* **Given text**:
Chau Tu: It’s already been a crazy week. Let’s start with Brett Kavanaugh. We’re set to hear testimony from Christine Blasey Ford this Thursday about her allegations against Kavanaugh. What do you expect is going to come out of this hearing?

Lili Loofbourow: I honestly have no idea. I think that this is going to be a very strange referendum on the Clarence Thomas hearings and on how Anita Hill was treated, and it’s also going to be a measure of how far we’ve come since then, what the impact of the #MeToo movement has been, and also how much politics have changed because there was some bipartisan consensus back then on how Anita Hill should be treated.

That does not seem to be as much the case anymore. In practical terms, I really have no idea what to expect beyond the fact that I think it will be a circus in the extent to which certain parties seem to be acting in bad faith in not wanting, for example, to subpoena witnesses. Even though some of those witnesses, for example, Mark Judge, the guy who allegedly was in the room during the assault that Ford describes, would really help Brett Kavanaugh’s case.

It just doesn’t seem like this is a proceeding that, at least for Sen. Chuck Grassley, is especially geared towards finding the truth as much as it is a kind of pro forma exercise and pretending to take these allegations seriously before advancing to a vote. That said, I do think that we thought much the same about the confirmation hearings. That this was just going to be Kabuki and political theater that would result in a smooth confirmation. That turned out not to be the case. I have been continually surprised by how these things have developed and don’t feel like any prediction is well-warranted.

Were you surprised by the interview that Kavanaugh did on Fox News this week, or any of the new accusations that have come out recently?

Yes. My gut sense is that that interview on Fox News—which is a pretty unprecedented thing for a nominee to the Supreme Court to do—didn’t help him, especially since his main talking points were that he’s always “treated women with dignity and respect,” that he spent high school “being a good friend,” and that letter from the 65 women who knew him and were attesting to his good character. All those were immediately undercut by the New York Times story that published later that night, which turns out that one of the women who’d signed a letter in his support—her name is Renate—was repeatedly slimed by Kavanaugh and his friends in their yearbook. There’s evidence all over the place. She no longer seems to think much of his treatment of women, and it seems like some of his character witnesses, as they discovered more, are slipping away. Two of the people who supported him in a statement to the New Yorker withdrew that support after the story ran. Those are interesting developments.

* **To do**:
a - List every news organization named in the interview above.
b - Transcribe the part of the interview above that runs from "Lili Loofbourow: I" up to and including "Brett Kavanaugh’s case.".

* **Provided information**:
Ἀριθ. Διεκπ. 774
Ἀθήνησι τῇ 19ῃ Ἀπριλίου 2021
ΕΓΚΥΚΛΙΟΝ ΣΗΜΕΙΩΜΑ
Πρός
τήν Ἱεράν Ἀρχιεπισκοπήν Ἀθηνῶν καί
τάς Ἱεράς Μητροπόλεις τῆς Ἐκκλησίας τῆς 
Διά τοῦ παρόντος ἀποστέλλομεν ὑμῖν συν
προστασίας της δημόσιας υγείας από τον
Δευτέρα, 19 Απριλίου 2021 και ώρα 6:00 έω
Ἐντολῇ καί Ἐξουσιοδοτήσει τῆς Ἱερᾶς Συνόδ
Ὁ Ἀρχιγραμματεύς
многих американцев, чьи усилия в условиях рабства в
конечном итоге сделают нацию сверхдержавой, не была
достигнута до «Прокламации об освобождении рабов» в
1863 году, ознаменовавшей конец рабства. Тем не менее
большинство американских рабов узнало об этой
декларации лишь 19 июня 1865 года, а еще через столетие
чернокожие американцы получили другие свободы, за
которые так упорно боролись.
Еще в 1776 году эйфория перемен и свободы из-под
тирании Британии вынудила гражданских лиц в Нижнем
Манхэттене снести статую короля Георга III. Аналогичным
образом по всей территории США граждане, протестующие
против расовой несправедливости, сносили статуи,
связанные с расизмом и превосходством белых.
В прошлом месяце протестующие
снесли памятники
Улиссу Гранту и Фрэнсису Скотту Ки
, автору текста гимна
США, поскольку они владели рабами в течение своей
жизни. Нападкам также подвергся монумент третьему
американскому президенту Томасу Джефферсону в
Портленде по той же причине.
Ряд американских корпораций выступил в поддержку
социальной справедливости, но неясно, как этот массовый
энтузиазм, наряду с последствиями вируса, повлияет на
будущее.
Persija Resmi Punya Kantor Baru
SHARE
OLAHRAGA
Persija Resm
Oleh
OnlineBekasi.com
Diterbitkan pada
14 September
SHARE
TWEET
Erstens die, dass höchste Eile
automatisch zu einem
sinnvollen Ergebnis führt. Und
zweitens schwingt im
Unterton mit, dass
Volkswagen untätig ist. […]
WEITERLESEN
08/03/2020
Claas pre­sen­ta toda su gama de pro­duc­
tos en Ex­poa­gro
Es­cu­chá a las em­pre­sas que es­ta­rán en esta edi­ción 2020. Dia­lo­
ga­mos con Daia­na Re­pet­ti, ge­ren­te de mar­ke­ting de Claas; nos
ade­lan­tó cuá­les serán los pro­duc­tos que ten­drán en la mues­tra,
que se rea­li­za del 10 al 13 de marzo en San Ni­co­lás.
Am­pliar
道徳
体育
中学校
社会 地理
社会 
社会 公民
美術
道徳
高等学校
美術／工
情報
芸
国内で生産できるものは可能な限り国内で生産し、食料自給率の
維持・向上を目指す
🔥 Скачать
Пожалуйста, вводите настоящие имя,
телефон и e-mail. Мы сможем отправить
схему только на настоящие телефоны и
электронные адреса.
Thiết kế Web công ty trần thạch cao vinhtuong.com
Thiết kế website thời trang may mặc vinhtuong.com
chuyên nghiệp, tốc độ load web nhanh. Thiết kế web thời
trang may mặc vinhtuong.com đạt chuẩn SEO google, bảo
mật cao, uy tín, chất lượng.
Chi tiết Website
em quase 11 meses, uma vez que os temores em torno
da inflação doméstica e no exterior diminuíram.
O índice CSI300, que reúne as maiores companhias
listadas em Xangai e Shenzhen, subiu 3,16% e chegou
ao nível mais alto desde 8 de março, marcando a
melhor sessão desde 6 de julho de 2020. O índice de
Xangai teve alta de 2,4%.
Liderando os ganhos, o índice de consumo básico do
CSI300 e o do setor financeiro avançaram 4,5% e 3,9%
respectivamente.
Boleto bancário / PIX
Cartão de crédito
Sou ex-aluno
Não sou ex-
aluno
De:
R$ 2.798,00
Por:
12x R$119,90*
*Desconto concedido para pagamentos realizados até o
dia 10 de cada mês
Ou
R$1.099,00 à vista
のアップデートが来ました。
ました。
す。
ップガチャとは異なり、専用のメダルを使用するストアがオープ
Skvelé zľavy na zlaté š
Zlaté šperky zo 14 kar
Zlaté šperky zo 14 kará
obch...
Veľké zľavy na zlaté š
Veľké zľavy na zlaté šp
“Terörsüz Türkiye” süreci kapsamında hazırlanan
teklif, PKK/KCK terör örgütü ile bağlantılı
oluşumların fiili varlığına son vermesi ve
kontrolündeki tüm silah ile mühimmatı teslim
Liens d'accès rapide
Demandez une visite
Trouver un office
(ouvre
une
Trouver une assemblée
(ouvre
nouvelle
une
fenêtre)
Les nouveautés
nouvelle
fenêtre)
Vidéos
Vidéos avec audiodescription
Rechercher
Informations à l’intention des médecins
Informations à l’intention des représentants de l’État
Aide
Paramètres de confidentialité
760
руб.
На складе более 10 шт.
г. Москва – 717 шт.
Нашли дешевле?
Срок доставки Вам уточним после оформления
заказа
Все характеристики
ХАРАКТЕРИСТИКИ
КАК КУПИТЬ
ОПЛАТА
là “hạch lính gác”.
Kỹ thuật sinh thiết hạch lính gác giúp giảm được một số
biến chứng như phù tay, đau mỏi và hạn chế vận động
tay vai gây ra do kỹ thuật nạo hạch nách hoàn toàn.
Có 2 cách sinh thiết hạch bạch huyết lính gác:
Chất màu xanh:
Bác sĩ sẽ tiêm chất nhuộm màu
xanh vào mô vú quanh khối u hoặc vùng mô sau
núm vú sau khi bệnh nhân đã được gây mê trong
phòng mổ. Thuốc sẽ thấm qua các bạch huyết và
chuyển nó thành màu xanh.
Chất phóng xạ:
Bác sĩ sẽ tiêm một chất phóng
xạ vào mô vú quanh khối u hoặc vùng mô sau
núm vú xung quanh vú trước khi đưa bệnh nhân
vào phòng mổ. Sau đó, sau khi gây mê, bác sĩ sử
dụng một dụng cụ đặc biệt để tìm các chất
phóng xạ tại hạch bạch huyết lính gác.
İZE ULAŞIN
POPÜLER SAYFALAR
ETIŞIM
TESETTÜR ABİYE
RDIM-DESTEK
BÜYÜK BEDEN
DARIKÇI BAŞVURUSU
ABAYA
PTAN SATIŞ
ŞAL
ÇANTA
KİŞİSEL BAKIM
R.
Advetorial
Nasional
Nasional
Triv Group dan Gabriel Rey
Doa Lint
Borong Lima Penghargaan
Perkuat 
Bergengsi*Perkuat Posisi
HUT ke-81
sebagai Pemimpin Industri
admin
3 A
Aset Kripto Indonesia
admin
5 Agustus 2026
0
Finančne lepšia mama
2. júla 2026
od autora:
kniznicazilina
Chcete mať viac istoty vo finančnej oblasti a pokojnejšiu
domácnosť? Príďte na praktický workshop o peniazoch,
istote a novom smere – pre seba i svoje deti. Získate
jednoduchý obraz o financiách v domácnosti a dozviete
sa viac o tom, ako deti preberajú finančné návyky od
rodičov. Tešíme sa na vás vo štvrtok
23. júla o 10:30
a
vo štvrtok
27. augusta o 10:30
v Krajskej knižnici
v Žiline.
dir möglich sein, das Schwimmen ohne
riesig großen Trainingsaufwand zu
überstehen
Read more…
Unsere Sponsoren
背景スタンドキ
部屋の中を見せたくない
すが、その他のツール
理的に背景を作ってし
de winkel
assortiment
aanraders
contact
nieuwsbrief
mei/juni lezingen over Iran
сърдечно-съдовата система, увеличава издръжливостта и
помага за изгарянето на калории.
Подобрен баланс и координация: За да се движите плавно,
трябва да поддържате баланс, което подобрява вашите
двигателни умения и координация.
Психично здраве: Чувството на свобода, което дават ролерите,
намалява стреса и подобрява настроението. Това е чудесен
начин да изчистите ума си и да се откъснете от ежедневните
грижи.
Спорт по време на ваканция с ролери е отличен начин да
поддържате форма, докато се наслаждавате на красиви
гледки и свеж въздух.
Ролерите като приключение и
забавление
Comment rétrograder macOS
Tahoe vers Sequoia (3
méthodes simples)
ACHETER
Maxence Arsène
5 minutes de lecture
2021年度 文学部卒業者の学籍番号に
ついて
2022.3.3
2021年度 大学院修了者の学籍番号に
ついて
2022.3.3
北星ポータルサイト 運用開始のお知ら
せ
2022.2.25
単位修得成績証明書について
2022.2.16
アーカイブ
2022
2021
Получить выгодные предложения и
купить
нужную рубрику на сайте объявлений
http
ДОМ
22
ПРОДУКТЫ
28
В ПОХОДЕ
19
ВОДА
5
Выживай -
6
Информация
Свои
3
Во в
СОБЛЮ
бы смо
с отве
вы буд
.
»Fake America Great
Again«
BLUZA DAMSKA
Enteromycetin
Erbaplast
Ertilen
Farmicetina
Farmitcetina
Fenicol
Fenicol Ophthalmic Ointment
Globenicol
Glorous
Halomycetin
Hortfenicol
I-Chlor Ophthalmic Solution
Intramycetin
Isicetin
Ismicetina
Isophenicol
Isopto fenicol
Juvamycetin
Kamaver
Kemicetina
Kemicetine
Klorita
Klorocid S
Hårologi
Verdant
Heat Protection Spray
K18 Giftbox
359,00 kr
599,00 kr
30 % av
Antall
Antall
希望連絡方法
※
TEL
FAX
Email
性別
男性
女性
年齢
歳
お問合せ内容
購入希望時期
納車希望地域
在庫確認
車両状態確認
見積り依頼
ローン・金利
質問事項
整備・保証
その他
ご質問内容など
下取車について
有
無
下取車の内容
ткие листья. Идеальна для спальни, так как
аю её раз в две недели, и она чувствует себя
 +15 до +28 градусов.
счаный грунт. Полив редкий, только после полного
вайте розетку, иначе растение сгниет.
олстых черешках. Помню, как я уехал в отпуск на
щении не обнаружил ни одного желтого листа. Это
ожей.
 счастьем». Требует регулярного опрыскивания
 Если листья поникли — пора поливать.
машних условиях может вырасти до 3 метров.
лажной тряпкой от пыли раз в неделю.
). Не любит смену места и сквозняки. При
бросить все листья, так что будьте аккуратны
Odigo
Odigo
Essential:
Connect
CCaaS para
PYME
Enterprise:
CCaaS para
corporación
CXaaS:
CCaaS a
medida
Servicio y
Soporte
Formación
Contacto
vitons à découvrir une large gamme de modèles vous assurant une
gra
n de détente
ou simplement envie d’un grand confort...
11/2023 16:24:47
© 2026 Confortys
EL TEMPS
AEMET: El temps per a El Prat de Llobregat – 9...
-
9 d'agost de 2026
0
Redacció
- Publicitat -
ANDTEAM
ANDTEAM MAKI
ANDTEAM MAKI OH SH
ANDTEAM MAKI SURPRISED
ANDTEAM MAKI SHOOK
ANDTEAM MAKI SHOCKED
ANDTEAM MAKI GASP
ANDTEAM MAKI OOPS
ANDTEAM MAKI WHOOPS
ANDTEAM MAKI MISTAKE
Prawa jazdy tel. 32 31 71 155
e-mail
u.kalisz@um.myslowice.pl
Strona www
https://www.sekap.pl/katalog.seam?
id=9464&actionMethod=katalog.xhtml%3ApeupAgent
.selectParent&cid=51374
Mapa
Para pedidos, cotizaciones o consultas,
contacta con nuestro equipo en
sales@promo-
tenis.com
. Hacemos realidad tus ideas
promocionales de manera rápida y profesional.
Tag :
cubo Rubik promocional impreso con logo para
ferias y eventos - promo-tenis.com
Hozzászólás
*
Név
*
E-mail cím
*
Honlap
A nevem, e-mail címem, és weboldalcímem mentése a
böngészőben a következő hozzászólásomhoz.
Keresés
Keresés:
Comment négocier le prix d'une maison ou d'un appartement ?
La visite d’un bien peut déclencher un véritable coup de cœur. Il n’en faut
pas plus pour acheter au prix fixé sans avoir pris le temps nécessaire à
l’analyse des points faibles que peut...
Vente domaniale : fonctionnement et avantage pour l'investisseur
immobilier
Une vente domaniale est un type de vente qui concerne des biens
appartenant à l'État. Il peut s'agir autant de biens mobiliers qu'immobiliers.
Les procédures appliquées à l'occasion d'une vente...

* **Written answers**:
a - Fox News, the New York Times, and the New Yorker.

b -
Lili Loofbourow: I honestly have no idea. I think that this is going to be a very strange referendum on the Clarence Thomas hearings and on how Anita Hill was treated, and it’s also going to be a measure of how far we’ve come since then, what the impact of the #MeToo movement has been, and also how much politics have changed because there was some bipartisan consensus back then on how Anita Hill should be treated.

That does not seem to be as much the case anymore. In practical terms, I really have no idea what to expect beyond the fact that I think it will be a circus in the extent to which certain parties seem to be acting in bad faith in not wanting, for example, to subpoena witnesses. Even though some of those witnesses, for example, Mark Judge, the guy who allegedly was in the room during the assault that Ford describes, would really help Brett Kavanaugh’s case.